WHAT YOU HAVE TO DO
Reproduce only what runs from the line containing "hfov_deg: 24.2" to the line containing "hfov_deg: 1.1" in the records below, inclusive. Keep it exact, and keep the pictures out.

***** THE DATA

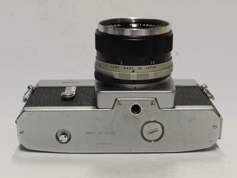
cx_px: 118
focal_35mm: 60
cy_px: 89
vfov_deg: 24.4
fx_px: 411
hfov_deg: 32.2
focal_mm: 30
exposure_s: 1/40
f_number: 8
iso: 800
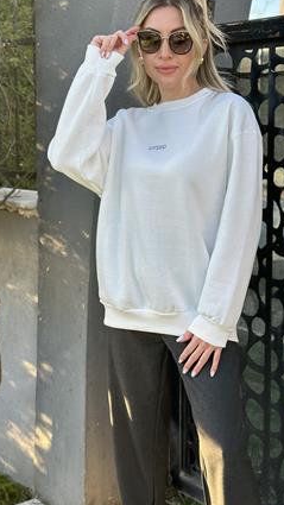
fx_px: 857
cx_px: 169
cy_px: 215
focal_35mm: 64
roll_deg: -0.3
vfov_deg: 32.8
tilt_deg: -5.8
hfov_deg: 18.8
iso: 80
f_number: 1.78
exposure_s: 1/597
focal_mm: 6.86
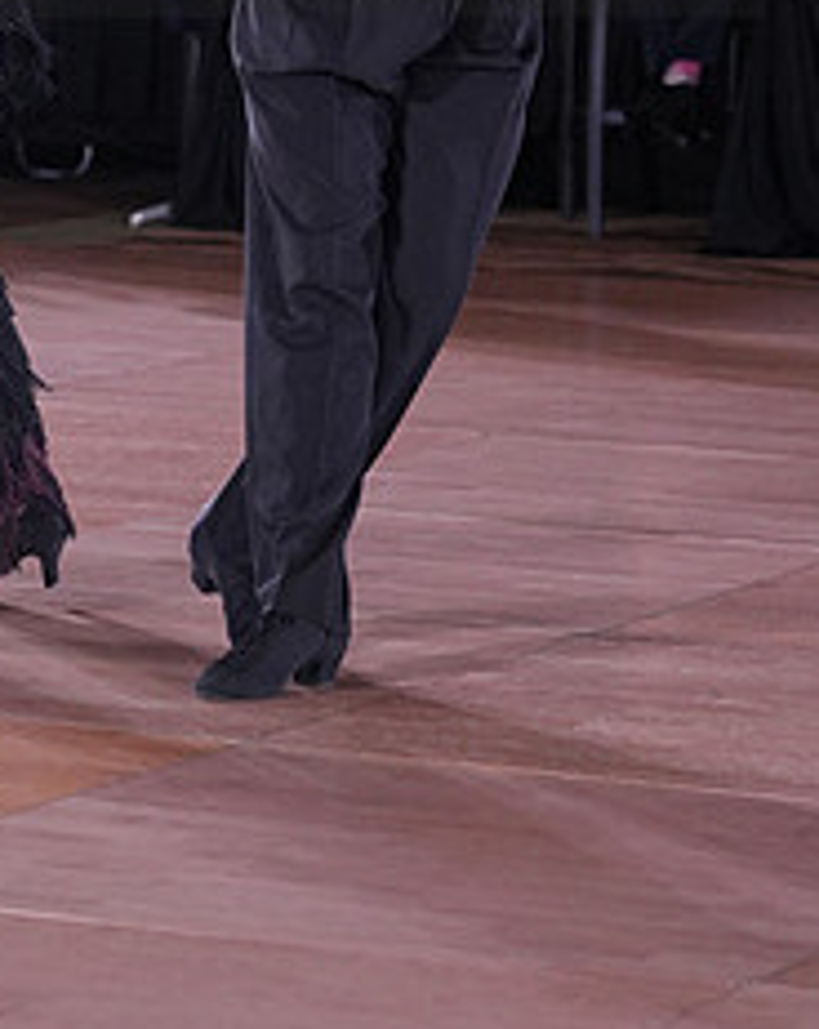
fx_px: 5954
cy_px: -129
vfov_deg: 9.8
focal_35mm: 196
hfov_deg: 7.9
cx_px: 154
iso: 1600
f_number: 4
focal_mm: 83
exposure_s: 1/400
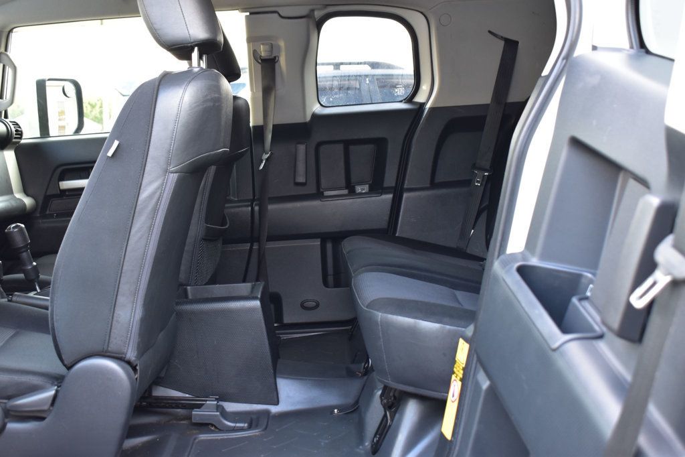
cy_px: 228
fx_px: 856
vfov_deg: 29.8
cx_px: 342
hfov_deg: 43.6
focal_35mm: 45
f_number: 6.3
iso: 450
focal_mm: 30
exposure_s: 1/15
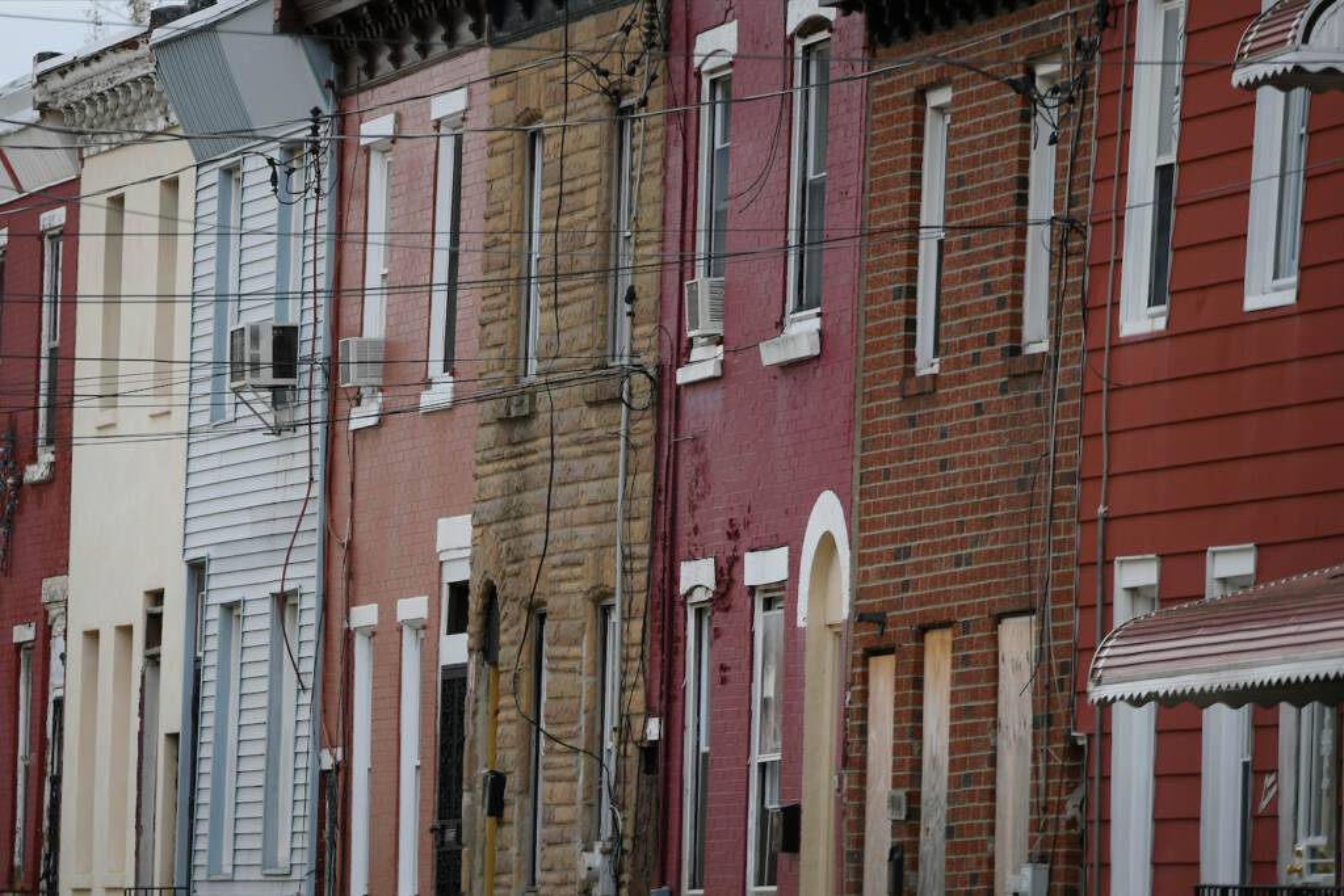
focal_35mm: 330
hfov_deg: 6.2
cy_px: 448
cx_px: 672
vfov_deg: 4.2
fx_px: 12321
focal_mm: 220
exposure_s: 1/1600
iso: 500
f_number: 5.6
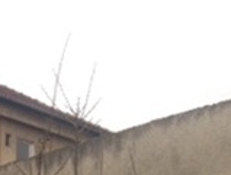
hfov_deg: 12.7
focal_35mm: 153
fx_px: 1023
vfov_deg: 9.0
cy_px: 374
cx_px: 252
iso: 50
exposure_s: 1/445
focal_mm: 4.28
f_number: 2.4
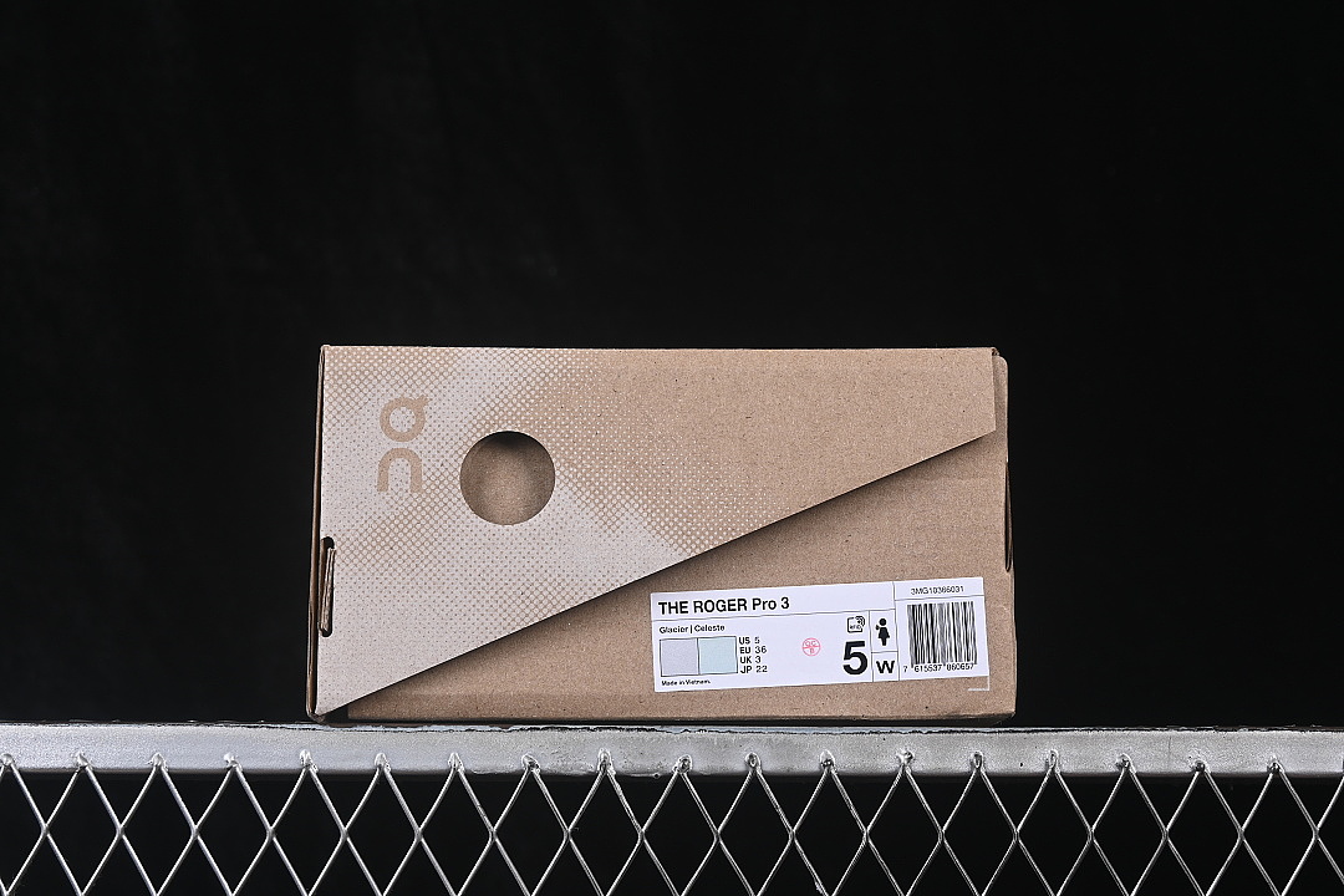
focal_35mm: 75
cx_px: 672
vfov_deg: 18.2
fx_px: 2800
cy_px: 448
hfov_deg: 27.0
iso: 160
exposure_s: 1/80
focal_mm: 50
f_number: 8
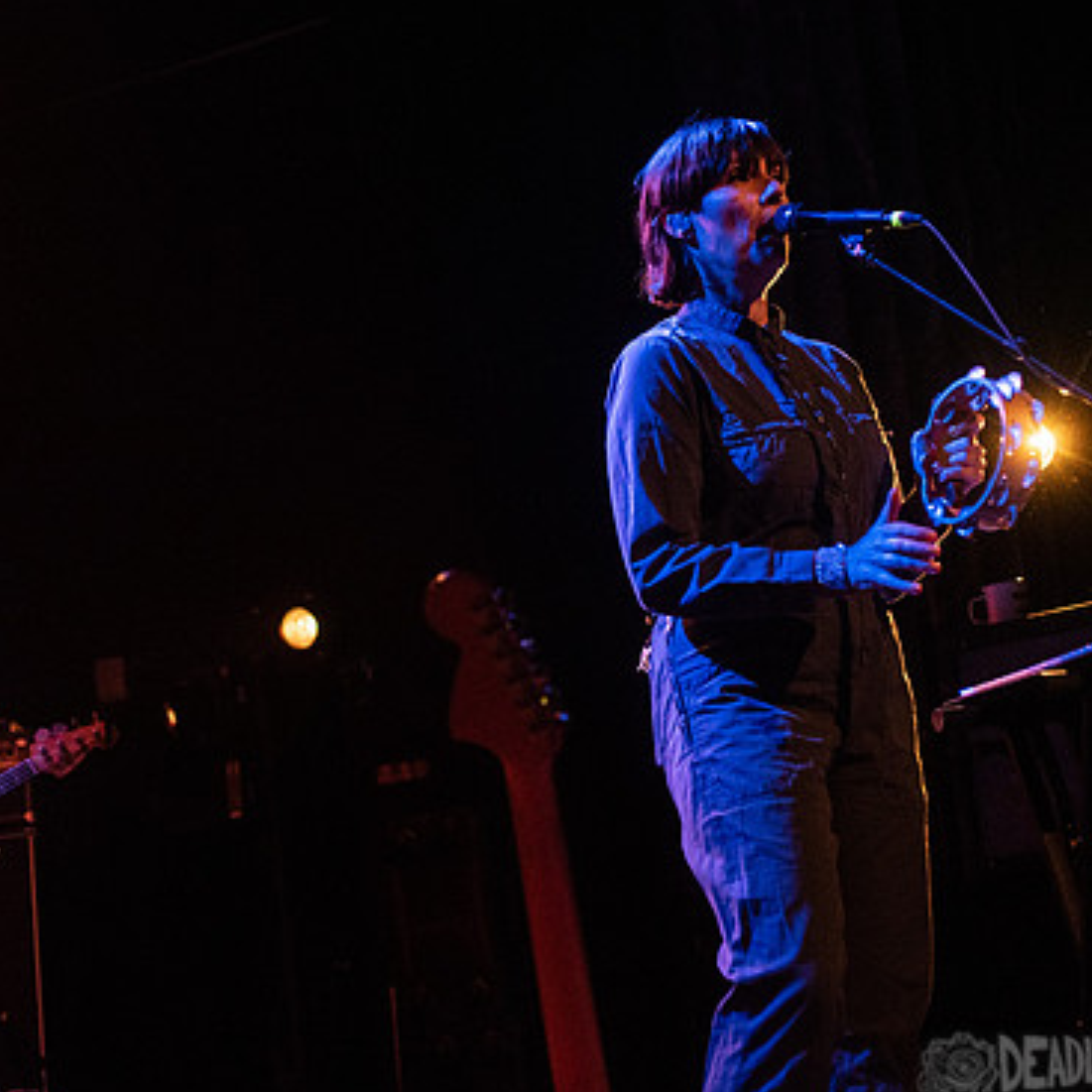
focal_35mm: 71
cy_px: 560
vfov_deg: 24.3
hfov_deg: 24.2
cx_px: 370
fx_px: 2534
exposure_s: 1/200
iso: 3200
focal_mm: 48
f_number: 3.2
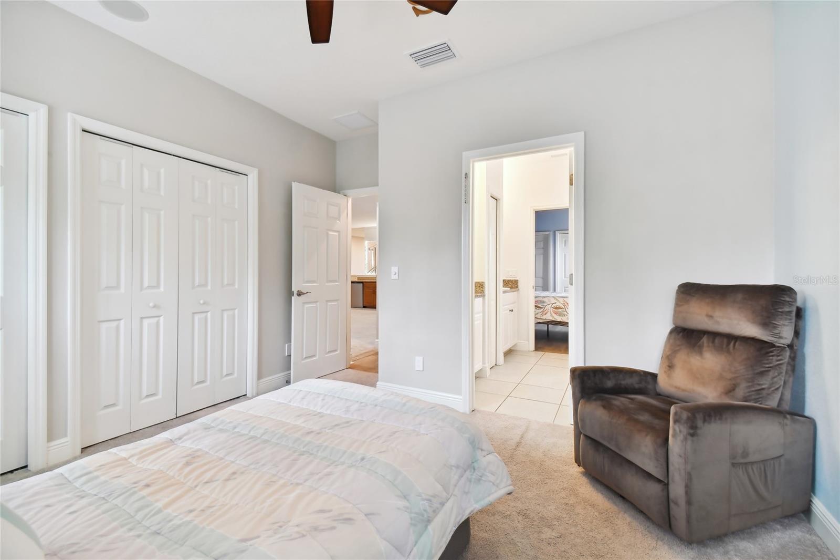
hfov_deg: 100.4
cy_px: 280
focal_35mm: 15
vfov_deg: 77.3
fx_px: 350
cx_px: 420
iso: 100
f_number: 7.1
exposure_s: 1/6
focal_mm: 10
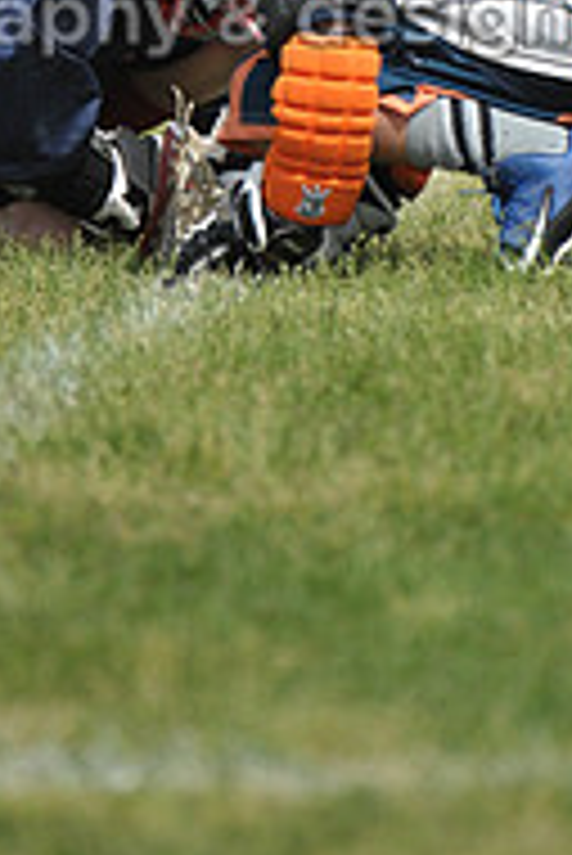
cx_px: 234
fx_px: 28974
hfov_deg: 1.1
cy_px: -198
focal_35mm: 1218
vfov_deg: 1.7
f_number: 4
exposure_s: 1/5000
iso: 640
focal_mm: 400
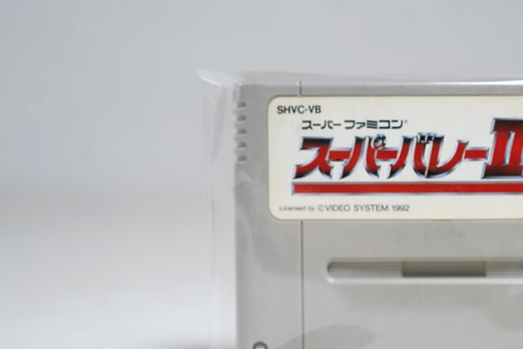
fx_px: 1089
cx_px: 438
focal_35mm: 75
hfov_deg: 26.4
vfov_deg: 18.1
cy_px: 238
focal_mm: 41
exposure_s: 1/5
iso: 64
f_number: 5
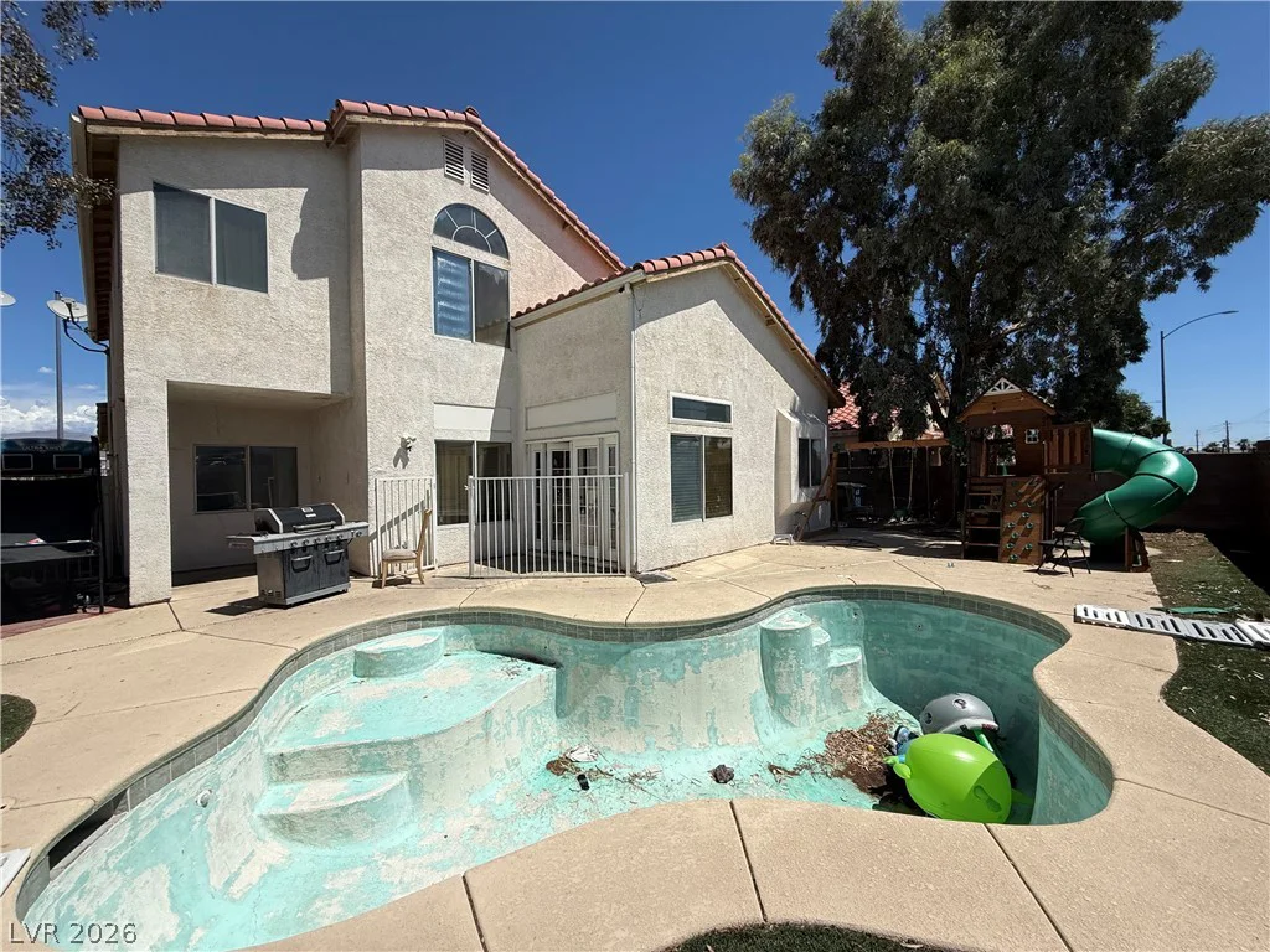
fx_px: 514
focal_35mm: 14
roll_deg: +1.3
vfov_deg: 85.7
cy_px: 476
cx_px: 635
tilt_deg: +1.2
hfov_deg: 102.1
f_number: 2.2
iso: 50
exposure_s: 1/4762
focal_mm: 2.22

**********

WRITTEN ANSWER
hfov_deg: 24.2
cx_px: 370
fx_px: 2534
exposure_s: 1/200
iso: 3200
focal_mm: 48
f_number: 3.2
hfov_deg: 100.4
cy_px: 280
focal_35mm: 15
vfov_deg: 77.3
fx_px: 350
cx_px: 420
iso: 100
f_number: 7.1
exposure_s: 1/6
focal_mm: 10
cx_px: 234
fx_px: 28974
hfov_deg: 1.1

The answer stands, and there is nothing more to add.